Mrs. Zena Eggough, UPF-Austria’s Vice President and UN Liaison, played an important role in securing the use of the most prestigious available room at the UN in Vienna for this event. Her beloved husband, Martyn Nkanu Eggough, died just one month earlier. He was one of the most eminent Nigerians involved in international governance, being a Director of the United Nations Industrial Development Organization based in Vienna. Zena was deeply impressed by the outstanding young people who participated and plans to attend UPF International Leadership Conference in Abuja, Nigeria, later in July.
NGO activities at the UN in Vienna generally involve much smaller meetings of the older generations. In striking contrast, this event attracted over 200 participants, 70 percent of whom were under 30 years of age.

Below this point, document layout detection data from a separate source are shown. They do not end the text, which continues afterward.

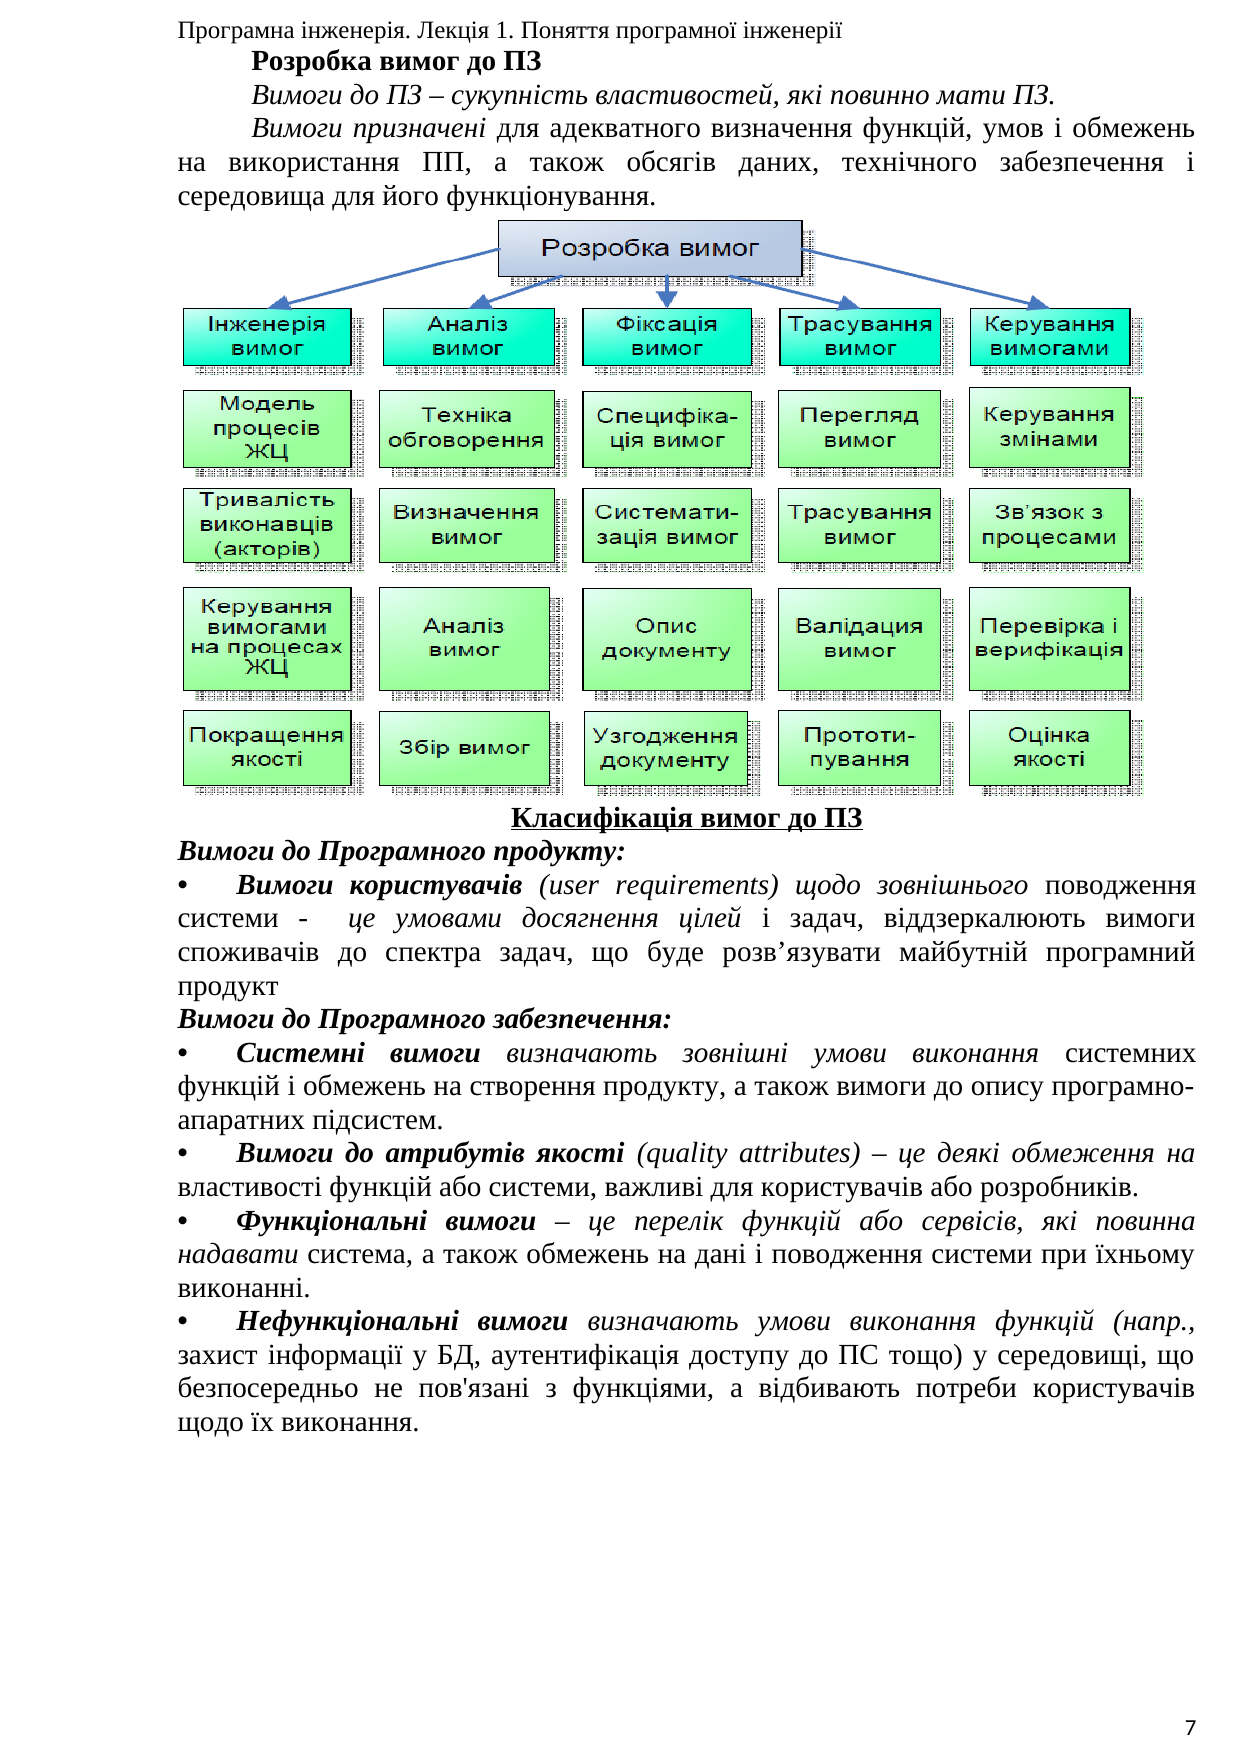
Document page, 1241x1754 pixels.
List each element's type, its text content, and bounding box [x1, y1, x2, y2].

text Вимоги до Програмного забезпечення: [177, 1001, 1196, 1035]
text Вимоги призначені для адекватного визначення функцій, умов і обмежень на використання ПП, а також обсягів даних, технічного забезпечення і середовища для його функціонування. [177, 111, 1196, 211]
list Нефункціональні вимоги визначають умови виконання функцій (напр., захист інформації у БД, аутентифікація доступу до ПС тощо) у середовищі, що безпосередньо не пов'язані з функціями, а відбивають потреби користувачів щодо їх виконання. [177, 1303, 1196, 1438]
text Класифікація вимог до ПЗ [177, 800, 1196, 833]
text Вимоги до ПЗ – сукупність властивостей, які повинно мати ПЗ. [177, 77, 1196, 111]
list Системні вимоги визначають зовнішні умови виконання системних функцій і обмежень на створення продукту, а також вимоги до опису програмно-апаратних підсистем. [177, 1035, 1196, 1135]
picture [177, 211, 1152, 800]
list Вимоги користувачів (user requirements) щодо зовнішнього поводження системи - це умовами досягнення цілей і задач, віддзеркалюють вимоги споживачів до спектра задач, що буде розв’язувати майбутній програмний продукт [177, 867, 1196, 1001]
list Вимоги до атрибутів якості (quality attributes) – це деякі обмеження на властивості функцій або системи, важливі для користувачів або розробників. [177, 1135, 1196, 1203]
list Функціональні вимоги – це перелік функцій або сервісів, які повинна надавати система, а також обмежень на дані і поводження системи при їхньому виконанні. [177, 1203, 1196, 1303]
text Розробка вимог до ПЗ [177, 43, 1196, 77]
text Вимоги до Програмного продукту: [177, 833, 1196, 867]
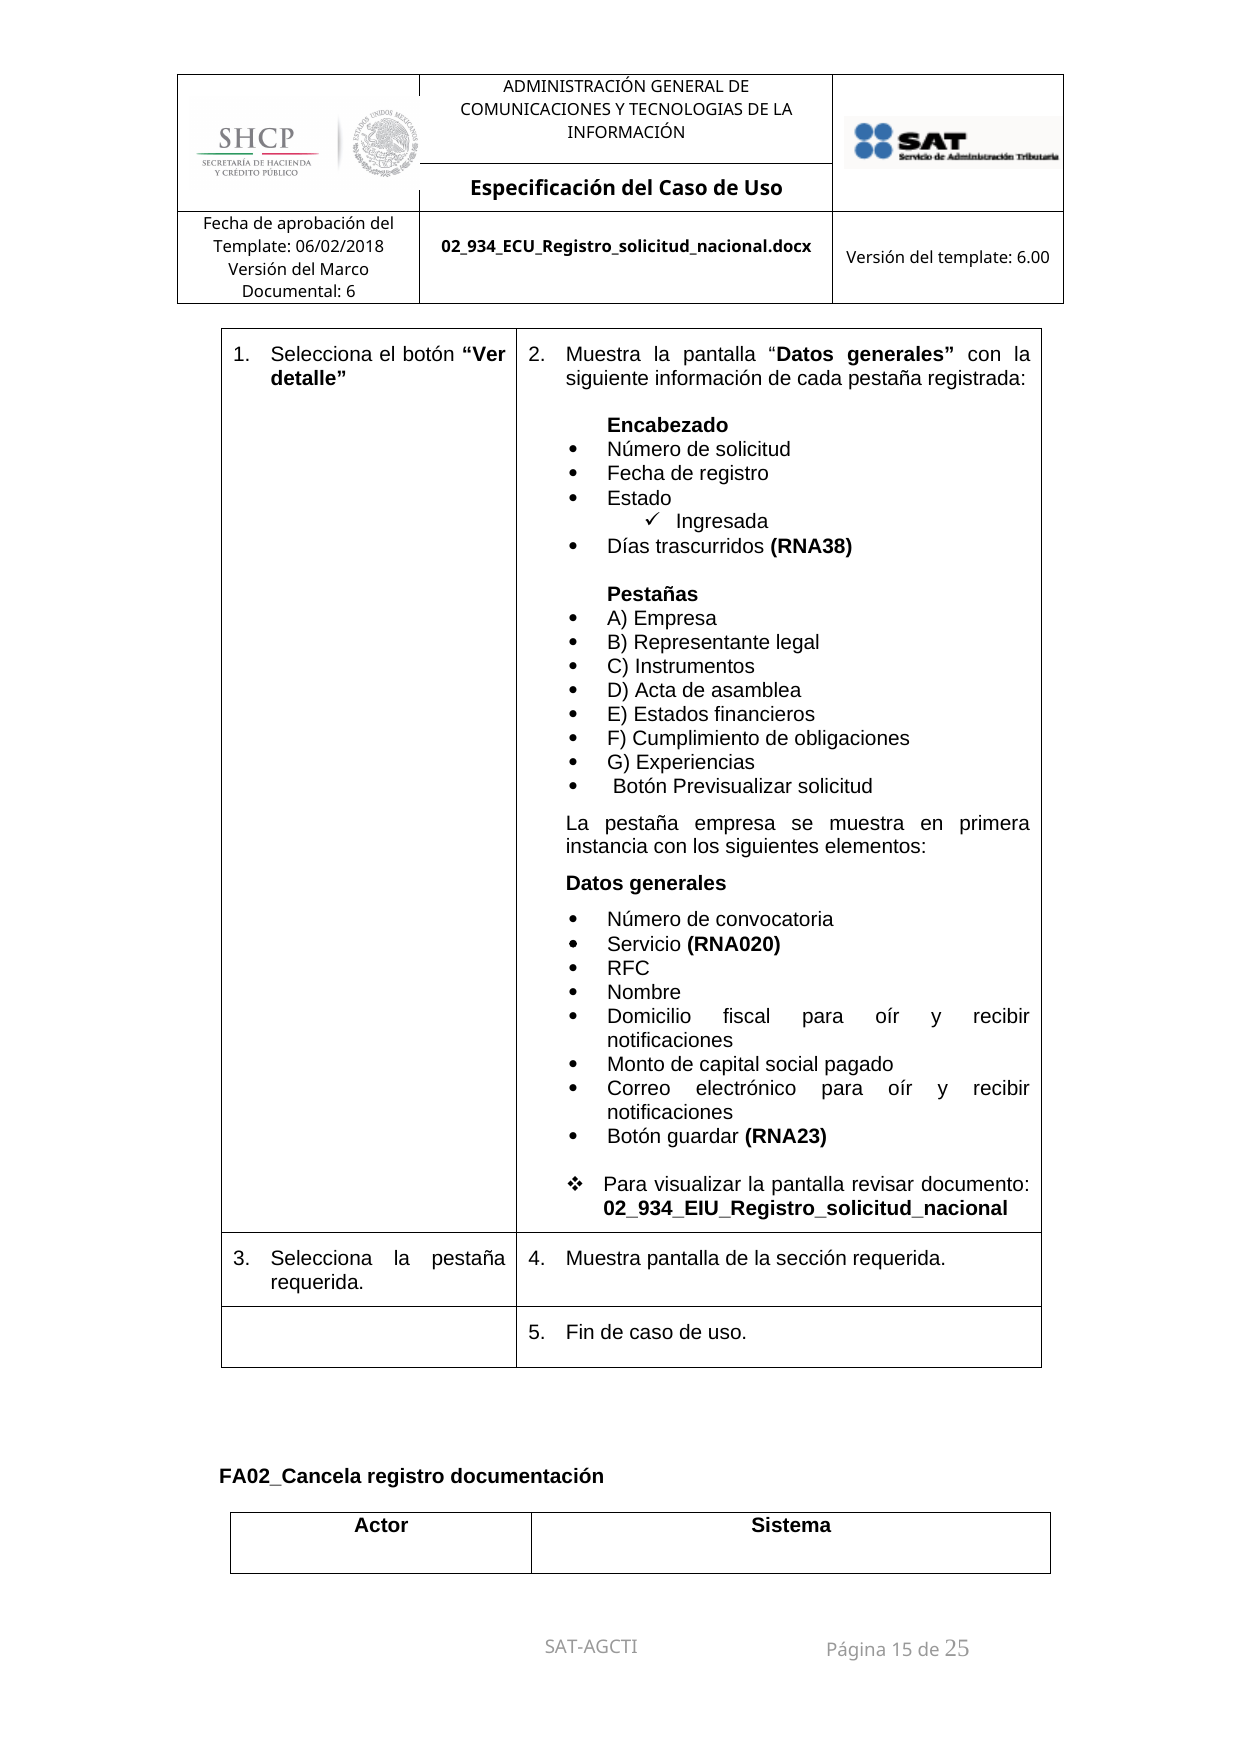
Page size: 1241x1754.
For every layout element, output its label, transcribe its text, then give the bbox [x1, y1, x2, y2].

table_cell Muestra pantalla de la sección requerida. [517, 1233, 1041, 1306]
table_cell Muestra la pantalla “Datos generales” con la siguiente información de cada pestaña registrada: Encabezado Número de solicitud Fecha de registro Estado Ingresada Días trascurridos (RNA38) Pestañas A) Empresa B) Representante legal C) Instrumentos D) Acta de asamblea E) Estados financieros F) Cumplimiento de obligaciones G) Experiencias Botón Previsualizar solicitud La pestaña empresa se muestra en primera instancia con los siguientes elementos: Datos generales Número de convocatoria Servicio (RNA020) RFC Nombre Domicilio fiscal para oír y recibir notificaciones Monto de capital social pagado Correo electrónico para oír y recibir notificaciones Botón guardar (RNA23) Para visualizar la pantalla revisar documento: 02_934_EIU_Registro_solicitud_nacional [517, 329, 1041, 1232]
picture [188, 96, 420, 190]
table_cell Fin de caso de uso. [517, 1307, 1041, 1367]
table_header FA02_Cancela registro documentación FA03_Editar documento FA04_ Representante legal [208, 1464, 1062, 1574]
table_cell Selecciona el botón “Ver detalle” [222, 329, 516, 1232]
table_cell [222, 1307, 516, 1367]
table_cell Selecciona la pestaña requerida. [222, 1233, 516, 1306]
picture [844, 116, 1063, 169]
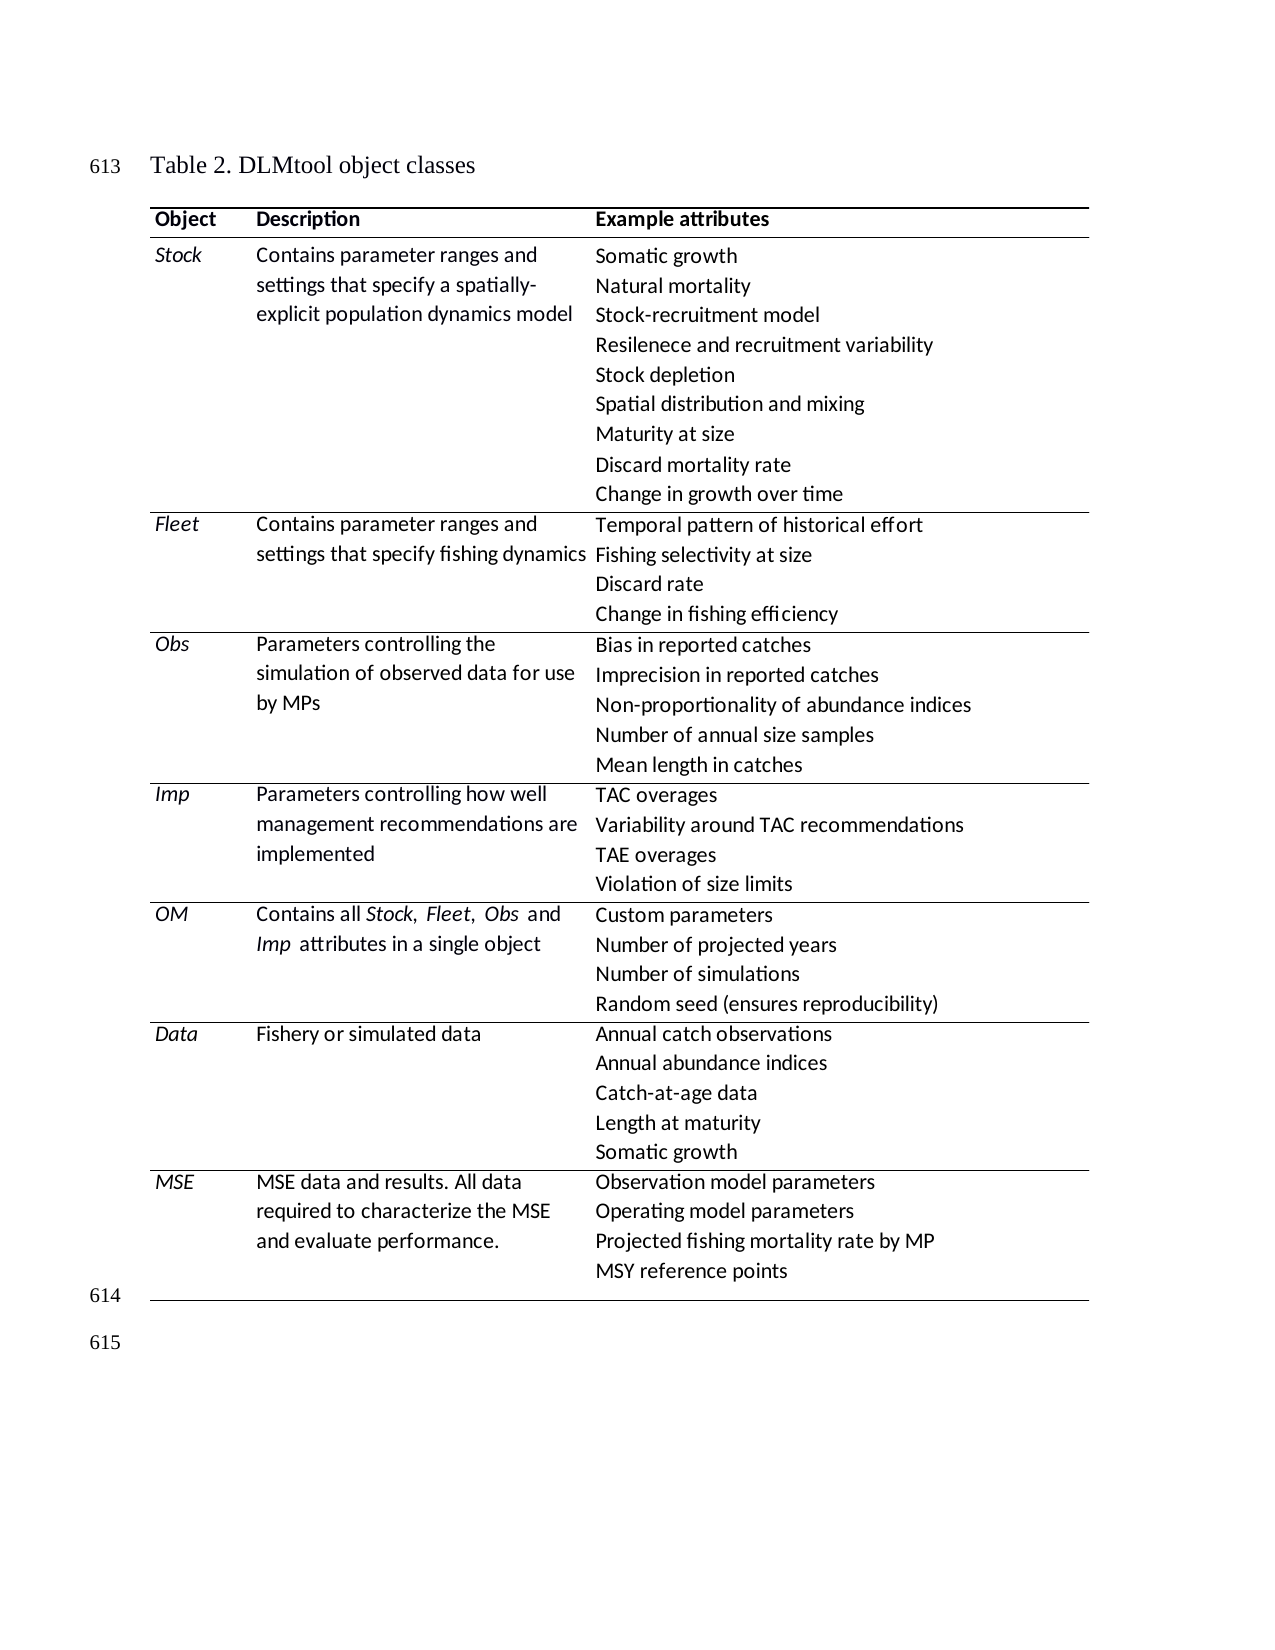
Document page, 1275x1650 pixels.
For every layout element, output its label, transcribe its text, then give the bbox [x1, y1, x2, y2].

text Table 2. DLMtool object classes [150, 150, 1125, 179]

Note: We publicized the conference on the Internet and invited more than 1000 contacts worldwide through facebook. Two Australian students belonging to the Oak Tree Foundation who were studying in Geneva found out about the conference through the Internet and registered. Two students came from Russia and a young MP from Sri Lanka. We had applications from Nepal and several African nations who were unable to attend because of visa problems. We had expected 120 people for the session at the UN, and more than 200 people came. A representative of the United Nations Information System phoned two weeks before the conference offering to publicize the event. Other organizations became involved, seeing it as an opportunity to publicize their work. They included the Vienna city EU program "Youth in Action," the Academic Council of the United Nations System, the Austrian National Youth Council, Austrian Service Abroad, AIESEC in Austria, Projekt Concordia, and the Idea Society.